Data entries
>>>>
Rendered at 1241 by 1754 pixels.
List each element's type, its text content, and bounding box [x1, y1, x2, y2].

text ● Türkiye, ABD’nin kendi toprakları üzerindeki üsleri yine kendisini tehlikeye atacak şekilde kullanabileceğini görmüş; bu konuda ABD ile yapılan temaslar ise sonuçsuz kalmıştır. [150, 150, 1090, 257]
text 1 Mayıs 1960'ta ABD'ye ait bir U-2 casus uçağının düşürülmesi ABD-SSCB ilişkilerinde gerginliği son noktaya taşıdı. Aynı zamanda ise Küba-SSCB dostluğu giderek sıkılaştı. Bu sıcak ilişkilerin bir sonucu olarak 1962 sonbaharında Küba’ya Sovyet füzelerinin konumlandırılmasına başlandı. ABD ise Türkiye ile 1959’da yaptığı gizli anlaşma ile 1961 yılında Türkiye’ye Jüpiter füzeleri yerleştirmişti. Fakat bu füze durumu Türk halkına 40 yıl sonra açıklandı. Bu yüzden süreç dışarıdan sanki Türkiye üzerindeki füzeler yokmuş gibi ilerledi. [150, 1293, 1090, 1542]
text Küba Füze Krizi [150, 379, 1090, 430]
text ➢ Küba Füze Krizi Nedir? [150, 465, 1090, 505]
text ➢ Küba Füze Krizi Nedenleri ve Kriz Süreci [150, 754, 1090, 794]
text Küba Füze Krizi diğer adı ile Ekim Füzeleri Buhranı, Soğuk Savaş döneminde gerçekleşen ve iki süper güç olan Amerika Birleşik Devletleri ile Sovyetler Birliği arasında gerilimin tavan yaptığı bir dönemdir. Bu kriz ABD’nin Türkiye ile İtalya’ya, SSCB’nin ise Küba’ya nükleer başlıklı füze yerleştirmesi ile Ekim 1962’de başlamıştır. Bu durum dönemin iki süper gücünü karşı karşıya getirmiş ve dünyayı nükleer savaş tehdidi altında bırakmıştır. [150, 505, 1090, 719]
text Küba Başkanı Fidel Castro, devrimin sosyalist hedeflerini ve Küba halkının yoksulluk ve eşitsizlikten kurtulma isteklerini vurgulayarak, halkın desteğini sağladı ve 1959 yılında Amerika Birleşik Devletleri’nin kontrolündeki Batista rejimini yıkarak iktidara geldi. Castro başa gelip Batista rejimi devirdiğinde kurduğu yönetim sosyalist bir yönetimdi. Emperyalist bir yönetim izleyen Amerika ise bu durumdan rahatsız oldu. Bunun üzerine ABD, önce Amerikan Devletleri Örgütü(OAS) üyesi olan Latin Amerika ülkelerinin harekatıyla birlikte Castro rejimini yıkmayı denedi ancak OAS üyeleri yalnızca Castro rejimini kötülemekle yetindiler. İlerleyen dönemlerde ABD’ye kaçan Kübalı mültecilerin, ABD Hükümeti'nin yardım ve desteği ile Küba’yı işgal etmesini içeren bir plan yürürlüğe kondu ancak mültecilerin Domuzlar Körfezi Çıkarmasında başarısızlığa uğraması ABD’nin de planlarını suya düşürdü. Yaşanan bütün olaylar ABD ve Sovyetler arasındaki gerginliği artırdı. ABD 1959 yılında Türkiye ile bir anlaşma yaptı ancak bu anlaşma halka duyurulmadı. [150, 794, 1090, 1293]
<<<<
Work instruction →
All of the data above should be reproduced exactly, with nothing missing.

Response →
Rendered at 1241 by 1754 pixels.
List each element's type, its text content, and bounding box [x1, y1, x2, y2].

text ● Türkiye, ABD’nin kendi toprakları üzerindeki üsleri yine kendisini tehlikeye atacak şekilde kullanabileceğini görmüş; bu konuda ABD ile yapılan temaslar ise sonuçsuz kalmıştır. [150, 150, 1090, 257]
text 1 Mayıs 1960'ta ABD'ye ait bir U-2 casus uçağının düşürülmesi ABD-SSCB ilişkilerinde gerginliği son noktaya taşıdı. Aynı zamanda ise Küba-SSCB dostluğu giderek sıkılaştı. Bu sıcak ilişkilerin bir sonucu olarak 1962 sonbaharında Küba’ya Sovyet füzelerinin konumlandırılmasına başlandı. ABD ise Türkiye ile 1959’da yaptığı gizli anlaşma ile 1961 yılında Türkiye’ye Jüpiter füzeleri yerleştirmişti. Fakat bu füze durumu Türk halkına 40 yıl sonra açıklandı. Bu yüzden süreç dışarıdan sanki Türkiye üzerindeki füzeler yokmuş gibi ilerledi. [150, 1293, 1090, 1542]
text Küba Füze Krizi [150, 379, 1090, 430]
text ➢ Küba Füze Krizi Nedir? [150, 465, 1090, 505]
text ➢ Küba Füze Krizi Nedenleri ve Kriz Süreci [150, 754, 1090, 794]
text Küba Füze Krizi diğer adı ile Ekim Füzeleri Buhranı, Soğuk Savaş döneminde gerçekleşen ve iki süper güç olan Amerika Birleşik Devletleri ile Sovyetler Birliği arasında gerilimin tavan yaptığı bir dönemdir. Bu kriz ABD’nin Türkiye ile İtalya’ya, SSCB’nin ise Küba’ya nükleer başlıklı füze yerleştirmesi ile Ekim 1962’de başlamıştır. Bu durum dönemin iki süper gücünü karşı karşıya getirmiş ve dünyayı nükleer savaş tehdidi altında bırakmıştır. [150, 505, 1090, 719]
text Küba Başkanı Fidel Castro, devrimin sosyalist hedeflerini ve Küba halkının yoksulluk ve eşitsizlikten kurtulma isteklerini vurgulayarak, halkın desteğini sağladı ve 1959 yılında Amerika Birleşik Devletleri’nin kontrolündeki Batista rejimini yıkarak iktidara geldi. Castro başa gelip Batista rejimi devirdiğinde kurduğu yönetim sosyalist bir yönetimdi. Emperyalist bir yönetim izleyen Amerika ise bu durumdan rahatsız oldu. Bunun üzerine ABD, önce Amerikan Devletleri Örgütü(OAS) üyesi olan Latin Amerika ülkelerinin harekatıyla birlikte Castro rejimini yıkmayı denedi ancak OAS üyeleri yalnızca Castro rejimini kötülemekle yetindiler. İlerleyen dönemlerde ABD’ye kaçan Kübalı mültecilerin, ABD Hükümeti'nin yardım ve desteği ile Küba’yı işgal etmesini içeren bir plan yürürlüğe kondu ancak mültecilerin Domuzlar Körfezi Çıkarmasında başarısızlığa uğraması ABD’nin de planlarını suya düşürdü. Yaşanan bütün olaylar ABD ve Sovyetler arasındaki gerginliği artırdı. ABD 1959 yılında Türkiye ile bir anlaşma yaptı ancak bu anlaşma halka duyurulmadı. [150, 794, 1090, 1293]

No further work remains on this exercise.